If people were out looking for the perfect World Race candidate, they wouldn’t choose me.
Sure, I love the outdoors. Sure, I am not picky and will try nearly anything you put in front of me. Sure, I want to tell the world about Jesus. BUT, the World Race is so much more than that.
The World Race is all about taking risks . . . .and I am NOT a risk taker. (The neighbor kids actually used to call me “Safety Girl.” Being careful and safe and making sure those around me were careful and safe was my goal.)
The World Race is all about change . . . . and unless of course you are talking loose change on the ground, I can’t stand it.
The World Race is all about a WILLINGNESS TO CHANGE yourself . . . and I am kind of fond of the way Jenny Lynn Ellis is.
The World Race is all about feedback . . . . and I cry and get defensive every time I receive criticism.
The World Race is all about never knowing what is coming next . . . . and I hate that too.
We go from place to place, country to country, team to team, activity to activity . . . never being anywhere long enough to get comfortable, never being anywhere long enough to feel secure. The food we eat changes, the ministries we do change ALL THE TIME, the people on our team change, how we are treated changes, our emotions change, living conditions change, friendships change, leaders change, CHANGE, CHANGE, CHANGE!!!!
Yeah, it can be completely overwhelming at times.
Of all of these changes, saying goodbye to the people I love is the hardest of all, and this has been true ever since I was little. I would go to camp and cry for days once I returned home. The school year would end and I would mourn for a week over because I had to leave my friends. Even before college, I cried ALL throughout graduation because I didn’t want to leave my family. I grow so attached to people, and when changes come, I don’t know how to react.

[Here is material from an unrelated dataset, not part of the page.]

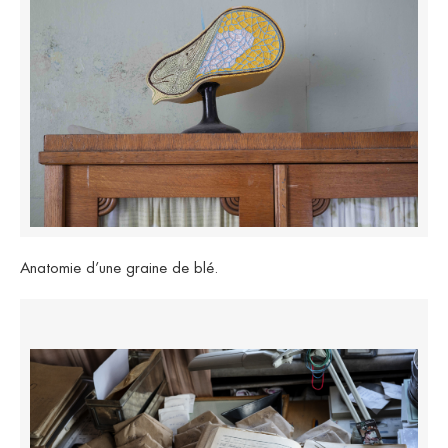
Anatomie d’une graine de blé.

The first and HARDEST goodbye on this trip was the one at the airport when leaving home. It took EVERYTHING in me to actually turn away from my family and my friend, Melissa, and start walking to security. And even when I did walk away, I kept looking back. I wanted to see them as long as I could before that chance was gone for 11 whole months. I love my family so much and hate to be apart from them, so honestly, WHY did I choose the World Race?